Même ici, les délires de Wright sont mal perçus par les pro-Obama. A France Culture, les gauchistes et les bien-pensants des infos étaient un peu gênés aux entournures, devant ses déclarations incendiaires. L’autre jour, le roi du politiquement correct, Marc Kravetz, illustrait cette gêne. D’abord en essayant piteusement et malhonnêtement de minimiser ses déclarations sur le SIDA, ensuite en s’en désolidarisant. Assez marrant de les voir chercher une échappatoire.
3 mai 08 à 05:10
« Comment expliquer un tel loupé? »…
Et bien, en dénouant le fil de cette histoire ma chère Ariane, je crains que l’explication ne soit tout simplement le partage de certaines convictions de son directeur de conscience et qu’il ne se soit entouré, vieux défaut humain, que de gens partageant cette même « pensée »…
Car effectivement, s’il était plus intelligent ou au moins un peu cynique, il aurait pris quelques conseillés partageant d’autres convictions, qui auraient souligné la bombe Wright ou encore il se serait posé tout seul comme un grand quelques questions et aurait compris tout seul comme un grand que tout ça allait lui pété à la gueule…
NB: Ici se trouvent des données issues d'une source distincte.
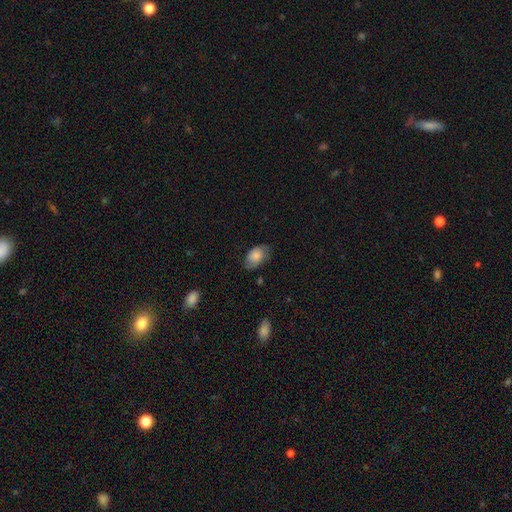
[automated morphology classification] A smooth galaxy with no disk features (74%) that is in between round and cigar-shaped (87%). Merging: none (67%).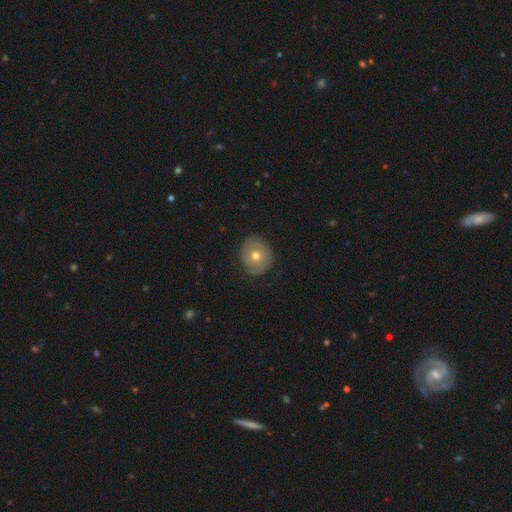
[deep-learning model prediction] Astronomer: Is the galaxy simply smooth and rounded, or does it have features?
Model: smooth — 59%.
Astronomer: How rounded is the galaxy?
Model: round — 69%.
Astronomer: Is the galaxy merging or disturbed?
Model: none — 81%.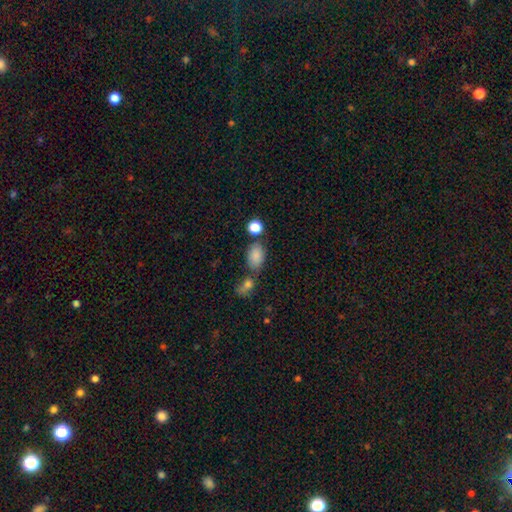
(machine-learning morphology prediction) Smooth or featured? Predicted: smooth (p=0.83). How rounded? Predicted: in between (p=0.85). Merging? Predicted: none (p=0.57).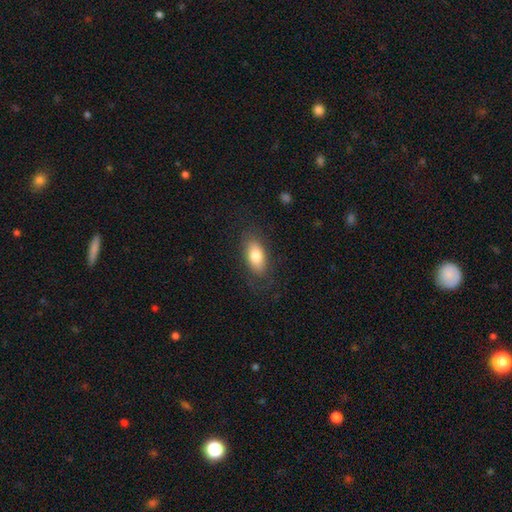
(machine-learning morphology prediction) Overall: smooth (79%). How rounded: in between (88%). Merging: none (79%).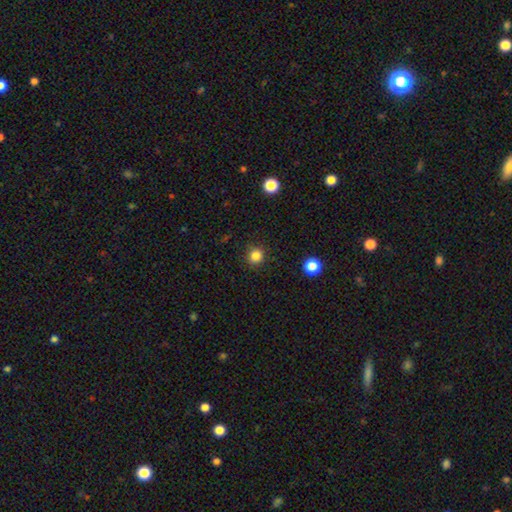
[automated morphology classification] A smooth galaxy with no disk features (84%) that is round (92%). Merging: none (90%).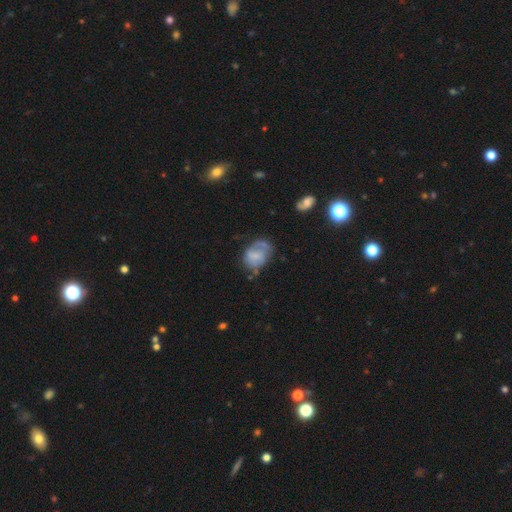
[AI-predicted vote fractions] Smooth or featured? Predicted: featured or disk (p=0.53). Edge-on disk? Predicted: no (p=0.97). Bar? Predicted: no (p=0.55). Spiral arms? Predicted: yes (p=0.68). Bulge size? Predicted: small (p=0.43). Merging? Predicted: none (p=0.41).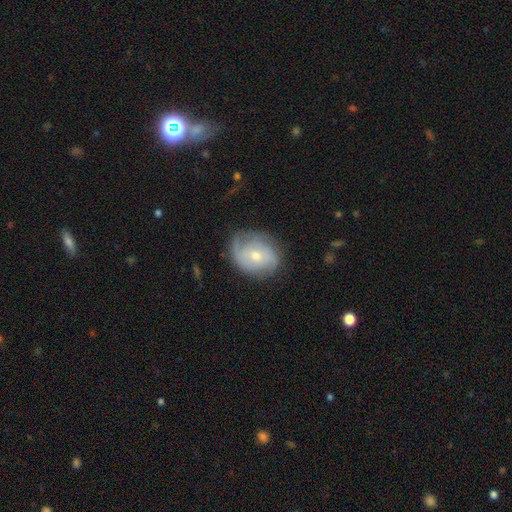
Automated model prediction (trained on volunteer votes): Overall: featured or disk (62%; smooth 31%). Edge-on disk: no (97%). Bar: no (64%; weak 30%). Spiral arms: yes (84%). Spiral arm count: 2 (45%; can't tell 29%). Spiral winding: tight (44%; medium 37%). Bulge size: moderate (48%, tied with small). Merging: none (67%).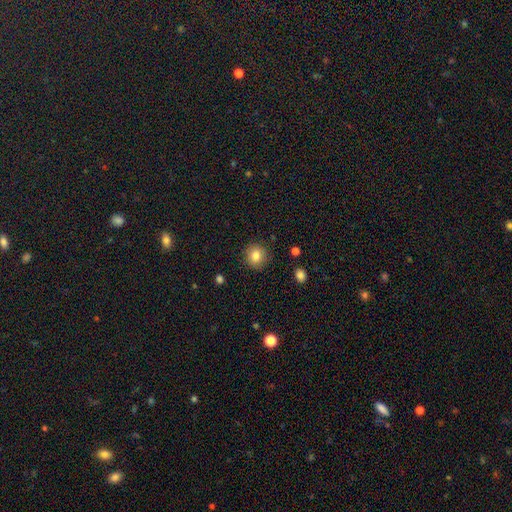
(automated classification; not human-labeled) smooth 82%, star or artifact 10%, featured or disk 8%. Down the decision tree: how rounded — round (88%); merging — none (89%).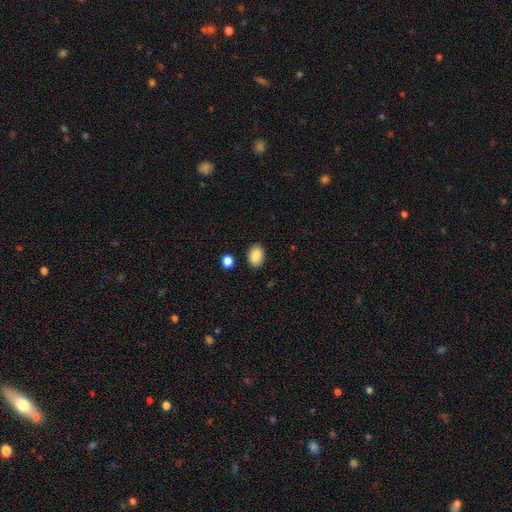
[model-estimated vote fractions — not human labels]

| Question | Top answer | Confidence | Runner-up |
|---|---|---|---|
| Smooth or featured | smooth | 86% | star or artifact (8%) |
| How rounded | in between | 79% | round (20%) |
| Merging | none | 87% | minor disturbance (8%) |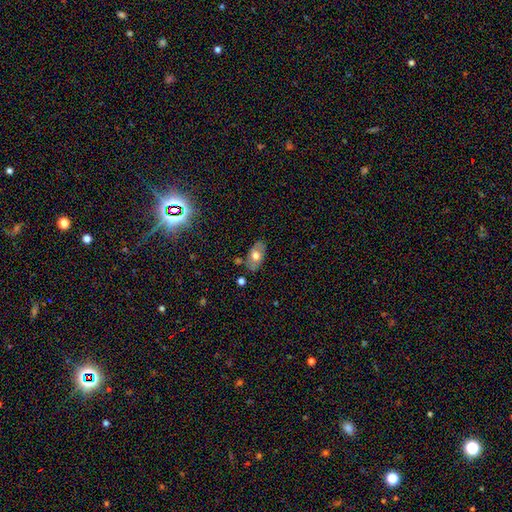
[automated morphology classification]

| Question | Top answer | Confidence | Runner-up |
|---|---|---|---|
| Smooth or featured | smooth | 59% | featured or disk (33%) |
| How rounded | in between | 92% | round (6%) |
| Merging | none | 76% | minor disturbance (16%) |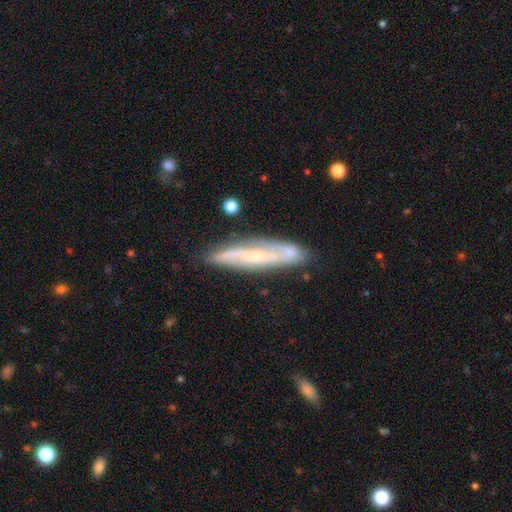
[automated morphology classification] Smooth or featured? Predicted: featured or disk (p=0.69). Edge-on disk? Predicted: yes (p=0.51). Merging? Predicted: none (p=0.71).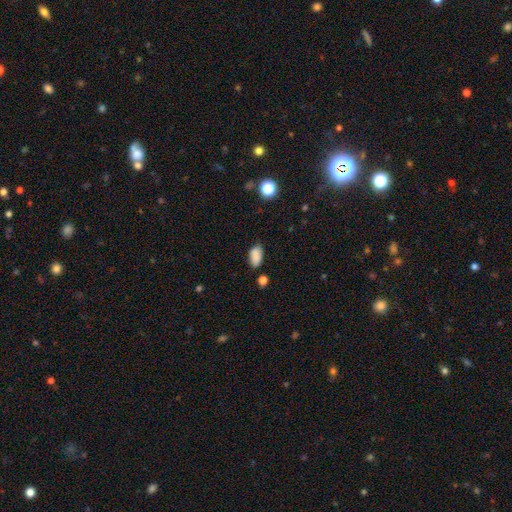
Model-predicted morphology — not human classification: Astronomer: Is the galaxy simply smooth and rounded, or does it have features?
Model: smooth — 86%.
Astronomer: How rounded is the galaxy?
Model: in between — 91%.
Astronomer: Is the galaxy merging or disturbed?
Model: none — 74%.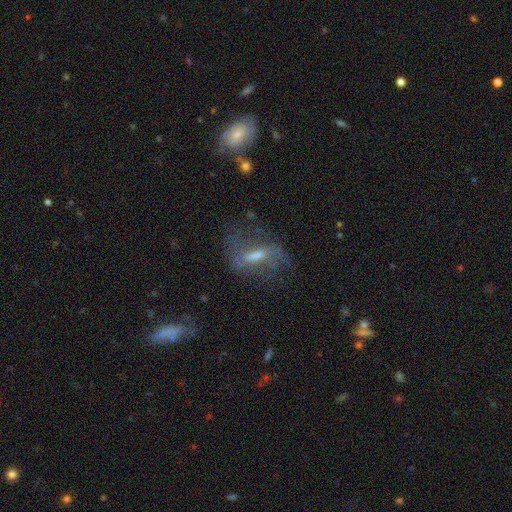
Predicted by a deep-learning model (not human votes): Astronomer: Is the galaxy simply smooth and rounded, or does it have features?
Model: featured or disk — 59%.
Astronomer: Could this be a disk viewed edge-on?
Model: no — 82%.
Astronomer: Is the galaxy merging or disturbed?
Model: none — 54%.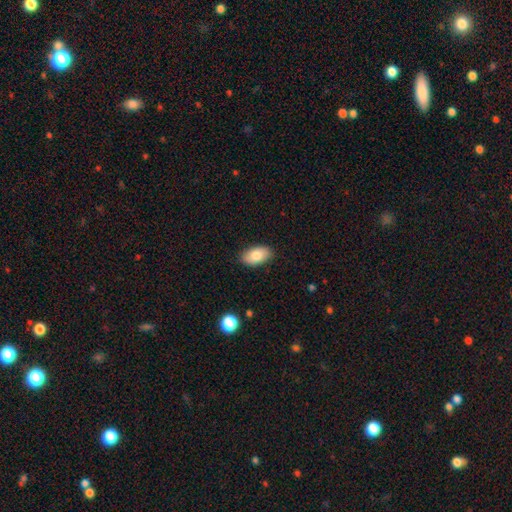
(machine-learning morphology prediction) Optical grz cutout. It shows a smooth galaxy with no disk features (83%) that is in between round and cigar-shaped (94%). Merging: none (87%).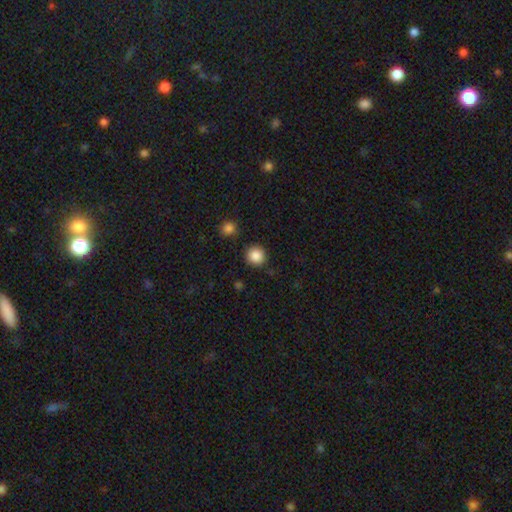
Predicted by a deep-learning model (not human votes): Smooth or featured: smooth — 87% (star or artifact — 9%)
How rounded: round — 94% (in between — 5%)
Merging: none — 89% (minor disturbance — 6%)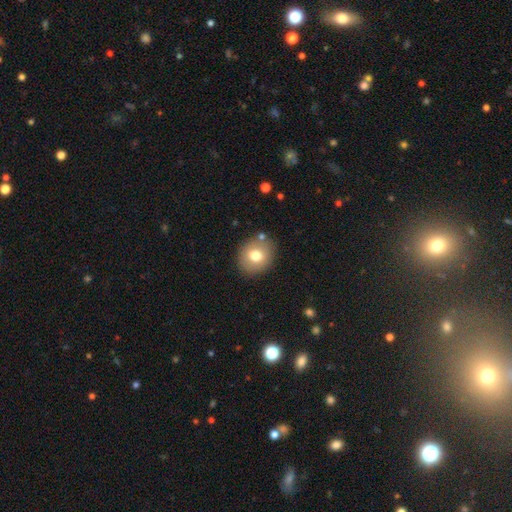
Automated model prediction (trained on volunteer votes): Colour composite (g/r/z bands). It shows a smooth galaxy with no disk features (73%) that is round (70%). Merging: none (84%).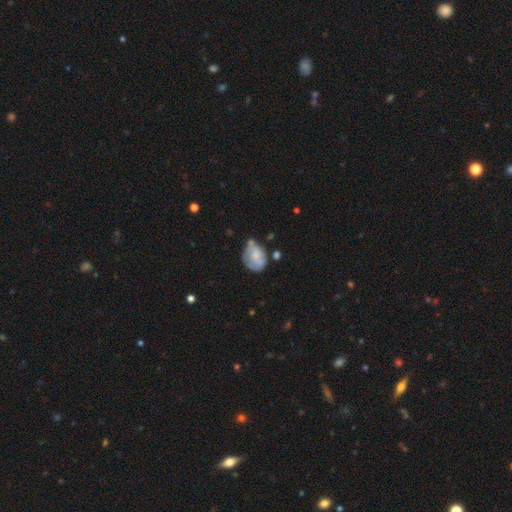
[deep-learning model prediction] Smooth or featured: smooth — 63% (featured or disk — 29%)
How rounded: in between — 65% (round — 34%)
Merging: minor disturbance — 38% (none — 37%)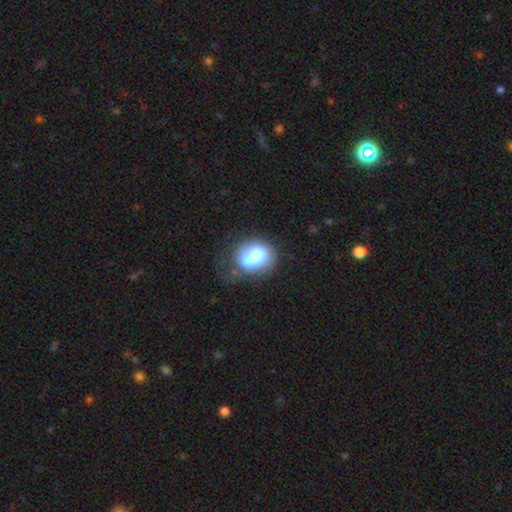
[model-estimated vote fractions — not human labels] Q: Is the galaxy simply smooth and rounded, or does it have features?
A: smooth — 64%.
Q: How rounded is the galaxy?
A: round — 57%.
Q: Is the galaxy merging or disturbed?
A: none — 32%, tied with merger.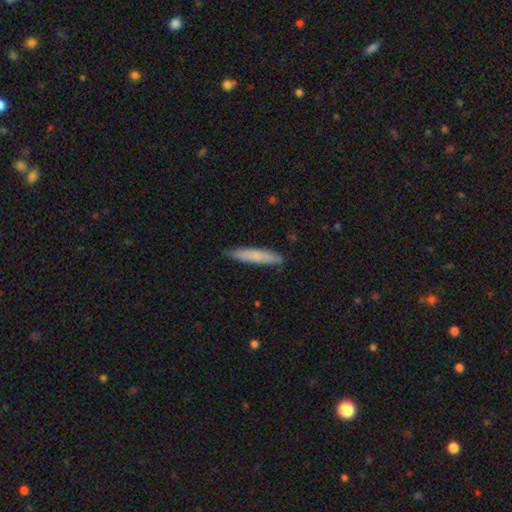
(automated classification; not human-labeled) Smooth or featured?
  - smooth: 75% *
  - featured or disk: 20%
  - star or artifact: 5%
How rounded?
  - cigar-shaped: 91% *
  - in between: 8%
  - round: 1%
Merging?
  - none: 86% *
  - minor disturbance: 11%
  - major disturbance: 2%
  - merger: 1%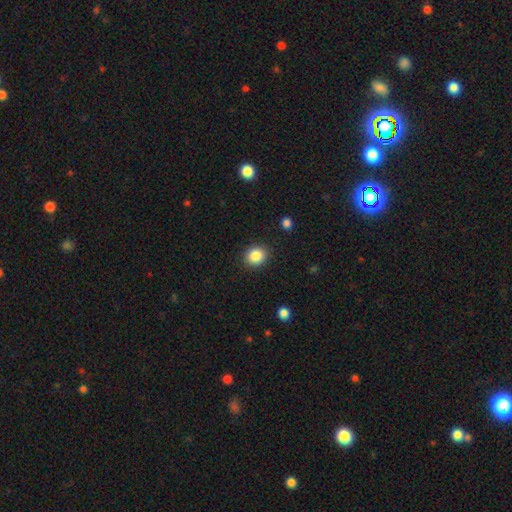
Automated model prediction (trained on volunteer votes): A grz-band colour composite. It shows a smooth galaxy with no disk features (86%) that is round (79%). Merging: none (90%).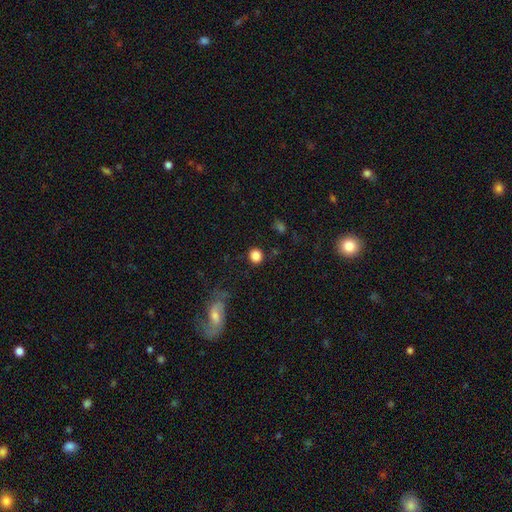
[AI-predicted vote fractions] The model was most divided on "how rounded": round: 86%, in between: 13%, cigar-shaped: 1%. More confident: merging — none (87%); smooth or featured — smooth (85%).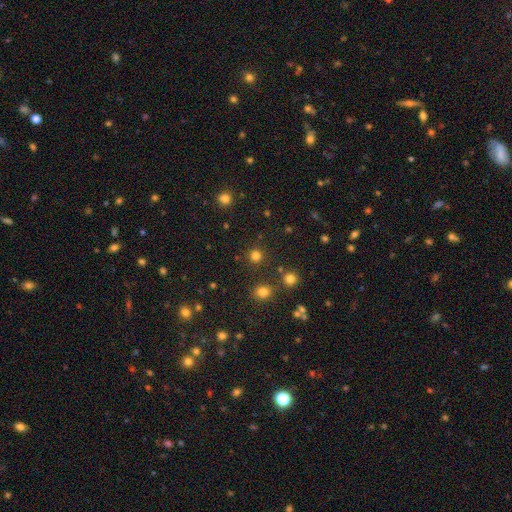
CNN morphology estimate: This appears to be a smooth galaxy with no disk features (78%) that is round (94%). Merging: none (87%).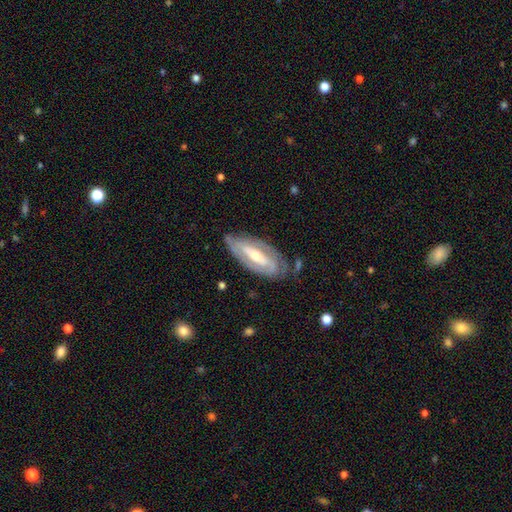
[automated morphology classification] Smooth or featured? Predicted: featured or disk (p=0.80). Edge-on disk? Predicted: no (p=0.88). Bar? Predicted: strong (p=0.44). Spiral arms? Predicted: yes (p=0.83). Spiral winding? Predicted: tight (p=0.60). Spiral arm count? Predicted: 2 (p=0.63). Bulge size? Predicted: moderate (p=0.59). Merging? Predicted: none (p=0.73).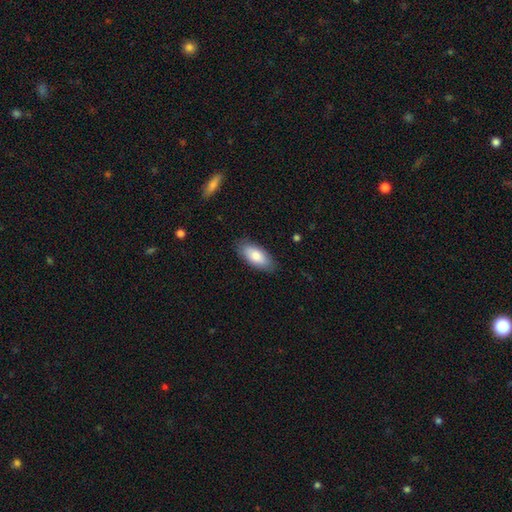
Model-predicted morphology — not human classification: smooth-or-featured: smooth: 81% | featured or disk: 13% | star or artifact: 6%
  how-rounded: in between: 87% | cigar-shaped: 11% | round: 2%
  merging: none: 85% | minor disturbance: 11% | major disturbance: 2% | merger: 1%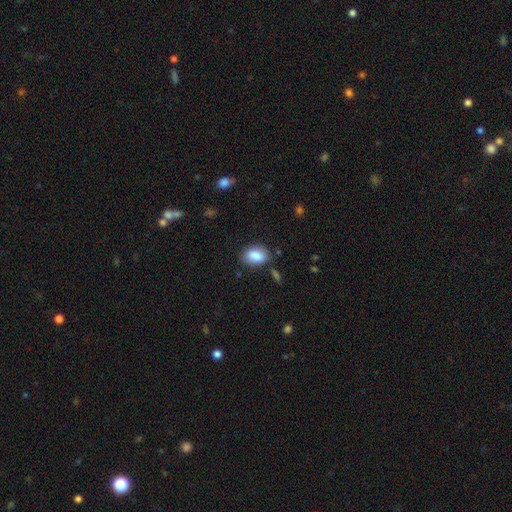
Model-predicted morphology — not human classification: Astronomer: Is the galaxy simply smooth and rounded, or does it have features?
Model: smooth — 86%.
Bref il n’est pas aussi intelligent qu’il donnait l’air..
3 mai 08 à 04:09
Je ne comprends pas bien comment Obama a pu se retrouver dans cette situation. Ce type pense à faire carrière en politique depuis des années, il est entouré de toute une équipe. Il n’est pas stupide, sa femme non plus, une bonne partie de ses conseillers non plus. Comment se fait-il que personne n’ait prévu que l’affaire Jeremiah Wright allait lui éclater à la figure un jour ou l’autre ? Ca fait des années qu’il aurait du rompre avec lui, s’il voulait ménager sa future carrière politique. Comment expliquer un tel loupé ?
Ariane
3 mai 08 à 03:16
D’aucuns prétendent que j’ai pu soutenir à un moment ou un autre le sénateur Obama. C’est dingue comment certains individus ne reculent devant aucune calomnie.
Afin de couper court à cette polémique, dans les yeux je vous le dis, je n’ai jamais, au grand jamais, soutenu le sénateur Obama. Je suis même prêt à vous le jurer sur le Coran de la Mecque, le Mahabharata de Calcutta, Le Capital de Caracas et même sur la biographie du sieur Obama…
Euh, j’etais credible ou pas…
2 mai 08 à 21:44
Sittingbull, il va falloir que vous pondiez un fil spécial « Ze kiss to the pendu » (I, II, III, IV, V, VI, etc..).
La série tiendra au moins jusqu’à la convention d’août prochain.